KUWAIT CITY, Dec 24: Citizens and expatriates have rejected the recently proposed hike in health insurance fees from KD 50 to KD 130, arguing implementation of the proposal could lead many families to leave the country.
In an investigation report, a number of citizens; owners of investment buildings, foodstuffs centers, and private schools argued that they will be hurt economically if the expatriate families leave the country due to high cost of living, and their businesses will suffer since expatriates stimulate the local economy.
They reiterated the presence of expatriate families stimulate economy because the breadwinner is obliged to spend on his family in the country, whereas expatriates living alone would send the large part of their salary to the family outside Kuwait.
For his part, Husni Al-Sayyed said the current health insurance fees for expatriates is very high and burdens ordinary workforce, given that many of them rarely benefit from health insurance as presumed. Zaki Abdul-Ali indicated such decisions will complicate the lives of limited income families — as per expatriate definition.
For instance, a family of two parents and five children will have to pay KD 910 for health insurance annually, in addition to visa fees and other necessary charges for acquiring residency. Umm Muhammad wonders where the expatriate will get the funds for paying health insurance or school fees that keeps increasing in the private schools, besides the ever increasing prices of foodstuffs; thus “if Kuwait no longer wishes to see expatriate workers, it should say it without taking steps that render the category sleepless nights”, concluded Umm Muhammad.
Abu Muhammad, real estate manager argued that the proposed increase of health insurance from KD 50 to KD 130 might trigger the migration of expatriate families in their attempt to reduce the maintenance cost of residing country and their exodus will definitely affect citizens, especially owners of investment buildings. He added that more than 100,000 apartments are currently empty due to rapid increase in the cost of living.
Therefore, decisions to increase health insurance by almost KD 80 would trigger more people to send their families back to their home countries and live bachelor life, indicating their local expenditure will decrease significantly in all aspects and affect the economy negatively. “Apart from the health insurance proposal, there is electricity and water tariff increase that will come into effect in 2017. This would cause individuals to spend not less than KD 400 for a single room apartment”, indicated Abu Muhammad.

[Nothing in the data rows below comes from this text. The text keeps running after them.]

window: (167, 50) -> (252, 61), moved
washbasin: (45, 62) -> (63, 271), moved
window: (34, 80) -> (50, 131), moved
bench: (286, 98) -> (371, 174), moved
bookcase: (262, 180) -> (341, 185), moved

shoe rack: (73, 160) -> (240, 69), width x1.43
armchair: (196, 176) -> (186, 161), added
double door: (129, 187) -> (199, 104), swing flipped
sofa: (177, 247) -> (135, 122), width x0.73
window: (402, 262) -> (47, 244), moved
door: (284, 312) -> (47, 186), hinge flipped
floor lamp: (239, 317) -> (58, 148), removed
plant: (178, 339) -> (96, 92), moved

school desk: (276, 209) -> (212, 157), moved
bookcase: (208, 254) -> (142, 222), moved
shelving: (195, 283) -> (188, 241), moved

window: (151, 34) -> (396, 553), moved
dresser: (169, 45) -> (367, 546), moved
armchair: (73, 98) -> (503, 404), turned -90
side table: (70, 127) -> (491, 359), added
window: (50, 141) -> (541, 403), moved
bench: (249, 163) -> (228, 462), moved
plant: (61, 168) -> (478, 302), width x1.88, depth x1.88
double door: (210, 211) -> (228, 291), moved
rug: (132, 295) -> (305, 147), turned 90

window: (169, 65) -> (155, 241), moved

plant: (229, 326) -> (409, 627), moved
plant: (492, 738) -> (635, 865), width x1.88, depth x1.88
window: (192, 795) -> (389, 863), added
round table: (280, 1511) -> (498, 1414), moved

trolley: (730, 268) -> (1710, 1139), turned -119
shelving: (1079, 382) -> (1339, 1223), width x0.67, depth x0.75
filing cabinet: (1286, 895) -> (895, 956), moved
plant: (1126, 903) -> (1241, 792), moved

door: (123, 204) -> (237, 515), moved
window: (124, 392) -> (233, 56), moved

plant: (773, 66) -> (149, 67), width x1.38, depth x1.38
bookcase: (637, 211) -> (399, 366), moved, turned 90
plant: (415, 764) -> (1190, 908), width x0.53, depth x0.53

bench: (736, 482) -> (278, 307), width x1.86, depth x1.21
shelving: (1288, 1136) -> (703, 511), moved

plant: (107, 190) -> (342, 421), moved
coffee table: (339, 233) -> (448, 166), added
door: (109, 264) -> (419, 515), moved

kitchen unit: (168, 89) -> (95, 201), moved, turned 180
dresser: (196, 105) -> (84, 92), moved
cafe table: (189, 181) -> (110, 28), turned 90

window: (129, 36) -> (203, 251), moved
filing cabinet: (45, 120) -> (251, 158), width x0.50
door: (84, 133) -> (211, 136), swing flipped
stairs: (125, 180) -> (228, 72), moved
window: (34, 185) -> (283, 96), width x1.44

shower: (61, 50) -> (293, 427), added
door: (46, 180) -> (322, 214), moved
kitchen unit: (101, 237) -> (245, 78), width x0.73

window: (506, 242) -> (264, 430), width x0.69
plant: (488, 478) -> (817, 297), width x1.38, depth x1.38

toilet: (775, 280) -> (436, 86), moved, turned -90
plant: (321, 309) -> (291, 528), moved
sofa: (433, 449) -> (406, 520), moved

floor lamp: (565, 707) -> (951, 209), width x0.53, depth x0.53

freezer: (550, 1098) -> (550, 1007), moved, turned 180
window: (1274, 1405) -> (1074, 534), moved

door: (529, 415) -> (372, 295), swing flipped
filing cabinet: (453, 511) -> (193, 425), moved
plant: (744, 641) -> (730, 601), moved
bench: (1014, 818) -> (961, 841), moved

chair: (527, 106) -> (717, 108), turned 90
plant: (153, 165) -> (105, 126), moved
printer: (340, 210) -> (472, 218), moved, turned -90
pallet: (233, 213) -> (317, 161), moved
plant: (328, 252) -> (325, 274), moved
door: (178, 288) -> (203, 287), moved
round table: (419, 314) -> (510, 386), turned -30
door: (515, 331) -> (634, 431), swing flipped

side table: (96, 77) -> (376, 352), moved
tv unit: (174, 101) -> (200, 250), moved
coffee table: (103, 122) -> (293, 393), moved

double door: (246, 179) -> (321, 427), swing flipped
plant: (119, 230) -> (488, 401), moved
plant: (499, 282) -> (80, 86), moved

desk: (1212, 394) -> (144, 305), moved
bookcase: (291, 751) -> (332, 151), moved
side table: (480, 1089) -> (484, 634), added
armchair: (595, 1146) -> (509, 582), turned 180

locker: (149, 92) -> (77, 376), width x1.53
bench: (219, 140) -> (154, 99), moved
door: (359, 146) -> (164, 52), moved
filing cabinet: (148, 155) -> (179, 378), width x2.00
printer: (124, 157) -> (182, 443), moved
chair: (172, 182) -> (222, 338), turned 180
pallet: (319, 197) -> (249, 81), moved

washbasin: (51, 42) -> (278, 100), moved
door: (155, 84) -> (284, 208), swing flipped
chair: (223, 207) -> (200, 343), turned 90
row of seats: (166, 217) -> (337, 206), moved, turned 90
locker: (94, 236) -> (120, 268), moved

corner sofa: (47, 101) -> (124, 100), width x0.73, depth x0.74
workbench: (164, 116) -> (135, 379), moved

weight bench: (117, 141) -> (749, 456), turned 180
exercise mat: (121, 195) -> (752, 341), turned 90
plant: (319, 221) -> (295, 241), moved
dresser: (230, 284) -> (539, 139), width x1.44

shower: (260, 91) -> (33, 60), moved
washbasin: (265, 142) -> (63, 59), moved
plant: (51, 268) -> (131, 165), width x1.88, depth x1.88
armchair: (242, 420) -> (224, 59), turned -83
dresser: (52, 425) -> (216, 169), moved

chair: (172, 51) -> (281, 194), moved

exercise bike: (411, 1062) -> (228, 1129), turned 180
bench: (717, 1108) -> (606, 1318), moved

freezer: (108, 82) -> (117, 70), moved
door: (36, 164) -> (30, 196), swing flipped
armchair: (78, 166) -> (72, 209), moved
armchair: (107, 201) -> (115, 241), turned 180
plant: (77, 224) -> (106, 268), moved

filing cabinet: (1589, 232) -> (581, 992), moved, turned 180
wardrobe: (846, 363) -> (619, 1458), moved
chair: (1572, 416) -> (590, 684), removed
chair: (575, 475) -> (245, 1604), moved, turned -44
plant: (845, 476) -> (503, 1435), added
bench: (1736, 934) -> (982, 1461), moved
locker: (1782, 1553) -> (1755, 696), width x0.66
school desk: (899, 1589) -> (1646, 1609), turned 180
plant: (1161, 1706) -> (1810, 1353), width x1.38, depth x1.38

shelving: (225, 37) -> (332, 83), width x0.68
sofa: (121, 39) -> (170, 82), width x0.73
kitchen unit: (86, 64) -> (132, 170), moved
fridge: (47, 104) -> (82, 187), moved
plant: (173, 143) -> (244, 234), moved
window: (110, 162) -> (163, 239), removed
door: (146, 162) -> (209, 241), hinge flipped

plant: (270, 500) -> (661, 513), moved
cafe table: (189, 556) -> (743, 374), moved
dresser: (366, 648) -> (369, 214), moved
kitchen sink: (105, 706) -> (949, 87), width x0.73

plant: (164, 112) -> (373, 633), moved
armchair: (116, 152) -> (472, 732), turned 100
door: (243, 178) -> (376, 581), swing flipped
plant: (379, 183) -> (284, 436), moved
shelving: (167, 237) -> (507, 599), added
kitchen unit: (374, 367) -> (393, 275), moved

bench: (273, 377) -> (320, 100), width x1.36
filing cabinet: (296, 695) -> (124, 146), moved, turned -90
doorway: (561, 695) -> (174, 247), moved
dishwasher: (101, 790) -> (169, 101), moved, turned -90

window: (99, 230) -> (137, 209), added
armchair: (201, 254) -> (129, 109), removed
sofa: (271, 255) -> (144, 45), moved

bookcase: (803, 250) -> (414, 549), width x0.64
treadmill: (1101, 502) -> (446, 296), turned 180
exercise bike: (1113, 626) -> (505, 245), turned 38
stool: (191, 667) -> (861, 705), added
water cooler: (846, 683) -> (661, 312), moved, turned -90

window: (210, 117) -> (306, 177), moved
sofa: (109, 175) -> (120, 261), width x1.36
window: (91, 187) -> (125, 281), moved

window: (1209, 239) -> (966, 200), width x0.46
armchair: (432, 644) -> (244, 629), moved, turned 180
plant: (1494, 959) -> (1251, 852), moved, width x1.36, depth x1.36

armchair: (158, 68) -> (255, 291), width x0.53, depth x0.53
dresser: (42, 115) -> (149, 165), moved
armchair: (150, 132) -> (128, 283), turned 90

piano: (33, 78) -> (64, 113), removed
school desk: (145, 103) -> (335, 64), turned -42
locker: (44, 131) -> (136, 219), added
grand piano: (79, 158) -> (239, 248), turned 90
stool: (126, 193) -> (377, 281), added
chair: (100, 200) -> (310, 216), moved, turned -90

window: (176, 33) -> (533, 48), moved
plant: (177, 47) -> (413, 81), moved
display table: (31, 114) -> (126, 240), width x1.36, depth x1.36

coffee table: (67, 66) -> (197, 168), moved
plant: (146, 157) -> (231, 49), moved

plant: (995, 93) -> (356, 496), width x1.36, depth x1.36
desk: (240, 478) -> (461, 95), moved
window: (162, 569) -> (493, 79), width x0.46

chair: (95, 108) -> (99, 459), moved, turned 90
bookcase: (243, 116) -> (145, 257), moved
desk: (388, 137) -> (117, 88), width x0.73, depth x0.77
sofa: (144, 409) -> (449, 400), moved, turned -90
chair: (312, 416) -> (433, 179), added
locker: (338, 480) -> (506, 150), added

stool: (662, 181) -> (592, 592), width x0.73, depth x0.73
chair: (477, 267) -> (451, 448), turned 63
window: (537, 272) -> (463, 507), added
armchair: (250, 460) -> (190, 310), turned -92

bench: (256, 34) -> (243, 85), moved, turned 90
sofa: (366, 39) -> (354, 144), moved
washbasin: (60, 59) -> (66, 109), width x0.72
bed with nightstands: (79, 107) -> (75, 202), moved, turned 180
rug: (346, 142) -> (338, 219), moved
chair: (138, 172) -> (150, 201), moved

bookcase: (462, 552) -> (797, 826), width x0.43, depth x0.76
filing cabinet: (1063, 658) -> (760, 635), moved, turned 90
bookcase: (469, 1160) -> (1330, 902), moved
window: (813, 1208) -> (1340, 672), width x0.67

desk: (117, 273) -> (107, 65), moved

Legal consultant, Dr Ashraf Rawash pointed out that some decisions should consider the financial earnings of expatriate since the majority of workforce to suffer from the increment are those with limited income of KD 200. Dr Rawash added “there are many domains the State can use to generate revenue, such as taxation of expatriate businesspersons that earn millions of dinars annually and still pays for services the same as low income earners”.
The current labor consultant at Kuwait Society for Human Rights and former Chairperson of Expatriate Labor Office in Kuwait Labor Union, Abdul-Rahman Al-Ghanim pointed out that the decision to raise health insurance fees from KD 50 to KD 130 is totally not in line with human rights. Al-Ghanim added such decisions are unfair and they are taken without proper consideration as the cost of living goes up in the country every time and a significant number of expatriates are repatriating their families back to their home countries to cut cost. He reiterated the issue affects the local economy which many businesses depend on.